There were 98 households, out of which 37.8% had children under the age of 18 living with them, 50.0% were married couples living together, 10.2% had a female householder with no husband present, and 27.6% were non-families. 24.5% of all households were made up of individuals, and 13.3% had someone living alone who was 65 years of age or older. The average household size was 2.93 and the average family size was 3.52.

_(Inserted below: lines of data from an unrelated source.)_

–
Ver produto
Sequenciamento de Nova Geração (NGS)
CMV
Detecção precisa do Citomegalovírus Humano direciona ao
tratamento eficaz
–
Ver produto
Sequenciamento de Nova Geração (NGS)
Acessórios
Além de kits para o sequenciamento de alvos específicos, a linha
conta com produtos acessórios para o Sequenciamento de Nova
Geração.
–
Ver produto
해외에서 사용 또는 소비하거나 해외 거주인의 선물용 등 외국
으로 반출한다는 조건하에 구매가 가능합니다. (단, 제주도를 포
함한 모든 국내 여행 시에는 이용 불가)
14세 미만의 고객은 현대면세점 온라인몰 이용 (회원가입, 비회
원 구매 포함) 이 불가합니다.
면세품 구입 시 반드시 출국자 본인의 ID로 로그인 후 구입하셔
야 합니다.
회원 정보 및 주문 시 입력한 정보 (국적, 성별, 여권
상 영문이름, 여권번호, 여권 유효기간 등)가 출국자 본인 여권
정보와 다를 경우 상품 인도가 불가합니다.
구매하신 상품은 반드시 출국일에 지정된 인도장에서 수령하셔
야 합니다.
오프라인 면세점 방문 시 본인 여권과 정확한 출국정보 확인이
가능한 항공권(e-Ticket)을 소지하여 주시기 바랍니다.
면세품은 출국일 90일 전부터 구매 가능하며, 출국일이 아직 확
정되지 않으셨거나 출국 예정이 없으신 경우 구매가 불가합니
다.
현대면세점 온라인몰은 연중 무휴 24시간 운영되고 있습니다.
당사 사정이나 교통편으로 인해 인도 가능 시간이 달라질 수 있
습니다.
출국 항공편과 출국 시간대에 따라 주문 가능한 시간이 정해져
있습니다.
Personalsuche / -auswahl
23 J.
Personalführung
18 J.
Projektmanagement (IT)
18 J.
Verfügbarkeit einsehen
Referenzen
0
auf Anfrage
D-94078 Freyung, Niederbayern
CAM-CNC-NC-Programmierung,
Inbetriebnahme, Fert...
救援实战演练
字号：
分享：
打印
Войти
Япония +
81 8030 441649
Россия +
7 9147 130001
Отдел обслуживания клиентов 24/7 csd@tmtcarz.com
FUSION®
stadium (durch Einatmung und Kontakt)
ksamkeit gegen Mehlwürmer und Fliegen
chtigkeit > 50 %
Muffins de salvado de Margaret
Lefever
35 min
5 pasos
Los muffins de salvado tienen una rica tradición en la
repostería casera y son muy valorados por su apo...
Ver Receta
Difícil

35.2% are under the age of 18, 7.0% from 18 to 24, 26.1% from 25 to 44, 17.1% from 45 to 64, and 14.6% who were 65 years of age or older. The median age was 33 years. For every 100 females, there were 112.6 males. For every 100 females age 18 and over, there were 113.8 males.

The median income for a household in the city was $30,625, and the median income for a family was $36,750. Males had a median income of $28,854 versus $24,000 for females. The per capita income for the city was $13,608. About 14.1% of families and 19.5% of the population were below the poverty line, including 26.5% of those under the age of eighteen and 4.5% of those 65 or over.

==Education==
Chelsea is within the South Tama County Community School District.